Le pido que elabore un poco más sobre su respuesta, y me cuenta que fue a cine con un amigo de su infancia que se está portando muy lindo con ella, y que está sumando o ganando puntos. Lo primero que se me ocurre es que para ganar puntos, en ese jueguito enredado del amor, es necesario molestarlas, aunque nada es absoluto en esta vida, nada es blanco o negro, uno o cero; mucho más si definimos esa molestia causada, ese avance, ese cortejo como un movimiento, y nos basamos en la teoría de Einsten que menciona que todo movimiento es relativo.

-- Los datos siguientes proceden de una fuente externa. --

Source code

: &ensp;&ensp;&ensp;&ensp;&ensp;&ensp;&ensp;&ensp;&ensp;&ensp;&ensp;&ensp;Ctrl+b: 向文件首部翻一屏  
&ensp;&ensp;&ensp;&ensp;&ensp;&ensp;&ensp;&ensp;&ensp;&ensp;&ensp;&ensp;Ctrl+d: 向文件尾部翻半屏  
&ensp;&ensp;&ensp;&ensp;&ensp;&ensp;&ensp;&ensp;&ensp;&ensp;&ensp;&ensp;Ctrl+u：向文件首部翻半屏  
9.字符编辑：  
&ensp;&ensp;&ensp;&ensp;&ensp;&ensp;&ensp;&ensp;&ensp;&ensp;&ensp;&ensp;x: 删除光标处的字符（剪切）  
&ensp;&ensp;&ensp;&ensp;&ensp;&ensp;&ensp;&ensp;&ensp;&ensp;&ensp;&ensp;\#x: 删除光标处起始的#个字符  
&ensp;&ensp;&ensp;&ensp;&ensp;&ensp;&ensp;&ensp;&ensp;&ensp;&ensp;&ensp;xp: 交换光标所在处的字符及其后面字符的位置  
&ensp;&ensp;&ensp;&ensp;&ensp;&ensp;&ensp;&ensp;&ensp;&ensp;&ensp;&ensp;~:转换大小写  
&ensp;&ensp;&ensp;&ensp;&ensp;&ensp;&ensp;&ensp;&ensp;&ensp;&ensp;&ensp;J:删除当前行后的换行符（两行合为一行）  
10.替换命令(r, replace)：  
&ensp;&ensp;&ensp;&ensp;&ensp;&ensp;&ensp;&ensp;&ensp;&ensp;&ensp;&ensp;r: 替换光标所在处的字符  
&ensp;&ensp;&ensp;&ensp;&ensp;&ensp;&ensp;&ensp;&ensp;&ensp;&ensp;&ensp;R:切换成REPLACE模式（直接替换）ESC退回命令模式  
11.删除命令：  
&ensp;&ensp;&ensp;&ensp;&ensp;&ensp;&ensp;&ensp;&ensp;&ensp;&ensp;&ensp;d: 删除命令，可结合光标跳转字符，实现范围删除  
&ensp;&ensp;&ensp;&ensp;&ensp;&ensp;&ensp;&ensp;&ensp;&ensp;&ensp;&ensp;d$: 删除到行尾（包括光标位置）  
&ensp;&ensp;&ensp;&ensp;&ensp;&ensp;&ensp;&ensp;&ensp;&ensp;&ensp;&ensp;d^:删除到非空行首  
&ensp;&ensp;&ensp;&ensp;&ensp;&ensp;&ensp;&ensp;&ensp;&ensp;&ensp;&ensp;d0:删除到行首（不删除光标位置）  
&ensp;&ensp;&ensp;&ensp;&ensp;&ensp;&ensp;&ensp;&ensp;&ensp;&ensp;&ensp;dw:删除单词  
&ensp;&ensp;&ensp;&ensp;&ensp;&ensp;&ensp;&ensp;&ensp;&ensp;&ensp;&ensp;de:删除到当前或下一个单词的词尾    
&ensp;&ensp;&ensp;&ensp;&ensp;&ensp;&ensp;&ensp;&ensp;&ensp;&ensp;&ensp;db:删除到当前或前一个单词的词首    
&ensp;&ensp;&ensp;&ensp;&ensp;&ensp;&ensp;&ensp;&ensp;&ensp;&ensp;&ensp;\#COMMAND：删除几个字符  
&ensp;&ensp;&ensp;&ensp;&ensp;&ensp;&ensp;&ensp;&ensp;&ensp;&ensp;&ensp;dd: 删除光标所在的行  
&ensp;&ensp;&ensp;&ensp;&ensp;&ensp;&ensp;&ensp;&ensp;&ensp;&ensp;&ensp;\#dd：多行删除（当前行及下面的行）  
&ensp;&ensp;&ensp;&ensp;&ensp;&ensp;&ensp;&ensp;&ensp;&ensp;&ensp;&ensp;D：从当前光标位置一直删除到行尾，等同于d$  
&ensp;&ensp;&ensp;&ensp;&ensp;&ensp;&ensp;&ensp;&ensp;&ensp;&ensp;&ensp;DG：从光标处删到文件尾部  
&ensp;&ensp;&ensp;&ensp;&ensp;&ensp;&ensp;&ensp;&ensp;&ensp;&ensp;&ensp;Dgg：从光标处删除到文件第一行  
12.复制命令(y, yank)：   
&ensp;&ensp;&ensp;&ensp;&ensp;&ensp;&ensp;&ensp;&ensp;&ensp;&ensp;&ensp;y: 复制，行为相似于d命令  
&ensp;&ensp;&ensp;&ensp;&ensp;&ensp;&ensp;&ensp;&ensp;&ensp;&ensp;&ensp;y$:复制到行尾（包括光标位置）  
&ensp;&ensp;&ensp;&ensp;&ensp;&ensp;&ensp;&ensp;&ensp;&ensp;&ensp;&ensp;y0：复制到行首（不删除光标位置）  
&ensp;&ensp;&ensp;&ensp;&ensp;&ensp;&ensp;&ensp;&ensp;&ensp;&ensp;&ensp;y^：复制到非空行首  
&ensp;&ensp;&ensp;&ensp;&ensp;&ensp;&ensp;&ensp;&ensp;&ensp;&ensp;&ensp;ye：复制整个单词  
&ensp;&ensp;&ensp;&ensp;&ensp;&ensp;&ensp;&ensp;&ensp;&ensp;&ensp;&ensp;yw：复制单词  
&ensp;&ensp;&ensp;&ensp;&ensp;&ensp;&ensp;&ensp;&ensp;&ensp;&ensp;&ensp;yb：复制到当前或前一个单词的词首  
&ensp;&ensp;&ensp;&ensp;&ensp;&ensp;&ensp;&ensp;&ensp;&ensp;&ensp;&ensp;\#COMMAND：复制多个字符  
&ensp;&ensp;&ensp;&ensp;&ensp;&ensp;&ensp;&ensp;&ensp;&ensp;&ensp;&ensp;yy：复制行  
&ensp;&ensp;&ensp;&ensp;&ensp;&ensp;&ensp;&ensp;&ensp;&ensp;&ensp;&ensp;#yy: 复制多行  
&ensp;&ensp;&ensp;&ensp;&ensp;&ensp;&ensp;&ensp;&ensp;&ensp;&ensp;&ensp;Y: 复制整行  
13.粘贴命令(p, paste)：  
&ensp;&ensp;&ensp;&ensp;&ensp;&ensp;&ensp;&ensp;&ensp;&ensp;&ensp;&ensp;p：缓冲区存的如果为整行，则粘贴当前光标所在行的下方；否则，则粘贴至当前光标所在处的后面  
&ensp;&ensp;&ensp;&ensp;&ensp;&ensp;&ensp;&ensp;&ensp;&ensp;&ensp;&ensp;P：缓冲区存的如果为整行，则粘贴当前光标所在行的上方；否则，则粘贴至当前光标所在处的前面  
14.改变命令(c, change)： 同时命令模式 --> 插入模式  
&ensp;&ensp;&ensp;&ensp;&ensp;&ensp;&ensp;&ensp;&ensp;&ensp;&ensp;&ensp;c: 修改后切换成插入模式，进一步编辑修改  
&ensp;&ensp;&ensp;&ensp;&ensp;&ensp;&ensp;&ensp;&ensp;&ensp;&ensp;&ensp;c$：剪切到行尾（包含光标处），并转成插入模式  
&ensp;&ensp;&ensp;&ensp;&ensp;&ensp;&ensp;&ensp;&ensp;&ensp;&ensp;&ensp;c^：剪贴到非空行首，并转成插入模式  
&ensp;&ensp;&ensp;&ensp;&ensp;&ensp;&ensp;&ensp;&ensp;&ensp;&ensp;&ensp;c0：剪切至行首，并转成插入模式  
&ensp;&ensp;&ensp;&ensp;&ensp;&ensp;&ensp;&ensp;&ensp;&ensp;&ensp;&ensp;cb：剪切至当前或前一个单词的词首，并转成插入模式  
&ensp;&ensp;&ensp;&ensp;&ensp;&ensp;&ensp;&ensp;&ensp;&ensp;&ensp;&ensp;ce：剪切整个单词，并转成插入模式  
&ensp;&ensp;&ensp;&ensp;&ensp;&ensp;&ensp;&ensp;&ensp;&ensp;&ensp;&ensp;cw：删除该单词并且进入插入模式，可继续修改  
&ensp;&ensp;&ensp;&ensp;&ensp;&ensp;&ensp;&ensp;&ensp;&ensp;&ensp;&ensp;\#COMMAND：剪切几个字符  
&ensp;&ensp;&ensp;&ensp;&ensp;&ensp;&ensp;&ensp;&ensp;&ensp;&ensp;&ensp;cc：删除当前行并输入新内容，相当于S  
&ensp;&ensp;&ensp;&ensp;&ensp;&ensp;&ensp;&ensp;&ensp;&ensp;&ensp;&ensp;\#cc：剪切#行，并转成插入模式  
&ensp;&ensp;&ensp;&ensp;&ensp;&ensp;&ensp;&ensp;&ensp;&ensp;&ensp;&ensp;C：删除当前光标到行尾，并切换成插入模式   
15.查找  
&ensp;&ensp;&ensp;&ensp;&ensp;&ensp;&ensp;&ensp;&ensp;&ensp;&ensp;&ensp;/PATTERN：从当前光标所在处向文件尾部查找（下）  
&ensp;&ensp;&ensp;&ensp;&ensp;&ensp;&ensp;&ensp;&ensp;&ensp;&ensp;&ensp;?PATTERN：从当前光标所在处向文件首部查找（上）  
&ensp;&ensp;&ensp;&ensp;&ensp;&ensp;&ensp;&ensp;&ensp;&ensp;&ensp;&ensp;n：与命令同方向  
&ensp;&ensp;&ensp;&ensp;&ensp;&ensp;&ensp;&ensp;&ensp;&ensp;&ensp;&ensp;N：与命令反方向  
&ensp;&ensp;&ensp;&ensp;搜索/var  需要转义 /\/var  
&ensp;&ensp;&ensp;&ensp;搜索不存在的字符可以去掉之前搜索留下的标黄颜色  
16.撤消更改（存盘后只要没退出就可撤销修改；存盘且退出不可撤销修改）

Los caminos que se abren al “molestar” resultan ser varios. Digamos que ese hombre que molesta a L, va por buen camino. Supongamos que ella lleva una tabla con un sistema de puntos en el que suma y totaliza cada una de sus acciones, bien sean positivas o negativas. Él, ese hombre me refiero, pude estar pensando que, con su forma de actuar, por ser bonito, tierno, una bomba sexual o lo que sea, ha sumado cierta cantidad de puntos.
Pasado un tiempo, 2, 3, 5 citas, qué sé yo, ese hombre va embalado, y llega a ese punto en el que decide poner sus cartas de juego sobre la mesa, cantar la verdad, o cualquier otro cliché que se nos ocurra, pero ese hombre olvidó algo, y es que en esa hoja, en la que imaginamos que L. lleva el puntaje, tiene diferentes pestañas: Él, este otro, aquel, perenganito, etc. pues la acción de molestar a alguien, lamentablemente, no asegura exclusividad alguna con esa persona.
Otro de los posibles escenarios producto de “molestar” es aquel en el que Él se esfuerza en ganar puntos positivos, pero solo suma en negativo, y al final ese molestar se convierte en un malestar para ambas partes.